* [Action item]:
Return, from the lines below, each one that includes the word "parameter".

Hardware design source data:

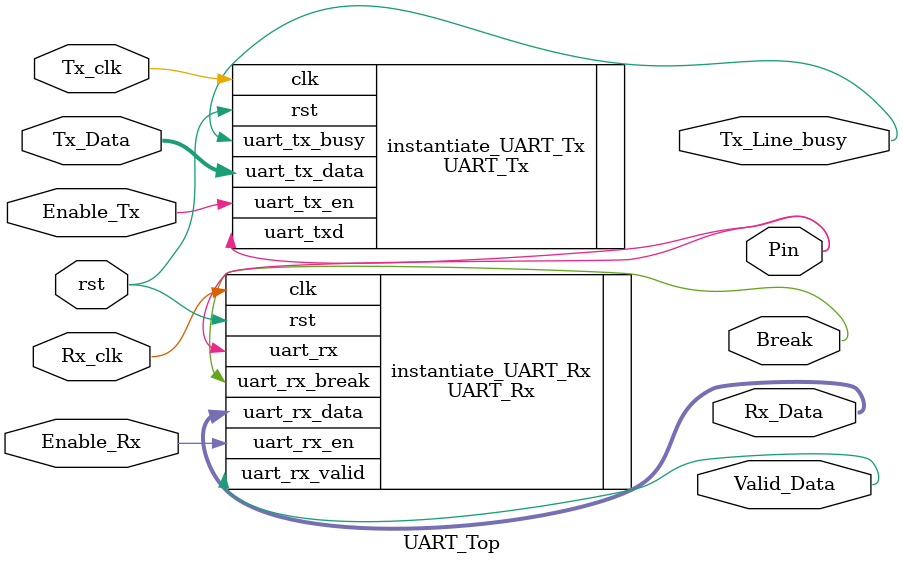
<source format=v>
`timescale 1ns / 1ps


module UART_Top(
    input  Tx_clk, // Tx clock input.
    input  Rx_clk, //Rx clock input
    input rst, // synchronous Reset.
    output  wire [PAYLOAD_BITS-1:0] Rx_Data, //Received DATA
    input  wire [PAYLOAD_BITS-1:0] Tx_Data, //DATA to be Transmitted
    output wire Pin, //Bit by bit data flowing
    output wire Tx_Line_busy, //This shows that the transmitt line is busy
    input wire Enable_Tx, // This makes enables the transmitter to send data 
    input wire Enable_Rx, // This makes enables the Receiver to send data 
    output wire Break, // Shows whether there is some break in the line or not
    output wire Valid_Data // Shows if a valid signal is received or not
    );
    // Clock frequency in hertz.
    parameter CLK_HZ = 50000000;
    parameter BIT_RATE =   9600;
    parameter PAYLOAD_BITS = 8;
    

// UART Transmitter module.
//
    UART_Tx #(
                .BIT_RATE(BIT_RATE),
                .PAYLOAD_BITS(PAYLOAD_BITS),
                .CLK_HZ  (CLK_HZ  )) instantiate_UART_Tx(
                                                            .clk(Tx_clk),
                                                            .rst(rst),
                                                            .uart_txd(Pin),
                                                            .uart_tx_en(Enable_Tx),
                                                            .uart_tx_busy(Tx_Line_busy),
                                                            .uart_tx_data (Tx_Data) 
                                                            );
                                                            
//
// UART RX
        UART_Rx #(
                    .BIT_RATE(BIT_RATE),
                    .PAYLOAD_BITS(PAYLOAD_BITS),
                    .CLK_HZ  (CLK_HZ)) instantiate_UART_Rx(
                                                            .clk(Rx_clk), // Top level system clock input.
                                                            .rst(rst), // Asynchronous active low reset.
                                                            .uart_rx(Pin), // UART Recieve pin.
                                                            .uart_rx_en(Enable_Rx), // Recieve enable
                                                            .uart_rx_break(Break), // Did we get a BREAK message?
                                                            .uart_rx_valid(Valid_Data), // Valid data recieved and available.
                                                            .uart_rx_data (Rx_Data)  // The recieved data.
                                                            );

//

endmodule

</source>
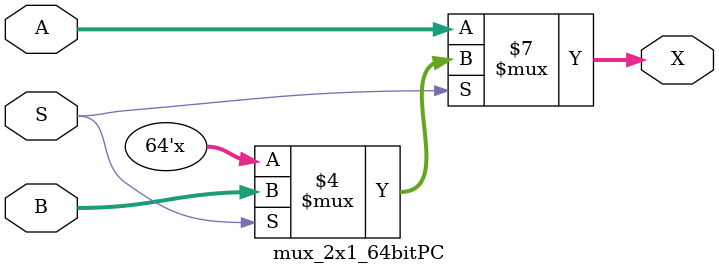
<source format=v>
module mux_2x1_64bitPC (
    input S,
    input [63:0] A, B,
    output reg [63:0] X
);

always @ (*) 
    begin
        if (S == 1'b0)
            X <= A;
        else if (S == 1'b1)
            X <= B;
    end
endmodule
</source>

* [Written response]:
    parameter CLK_HZ = 50000000;
    parameter BIT_RATE =   9600;
    parameter PAYLOAD_BITS = 8;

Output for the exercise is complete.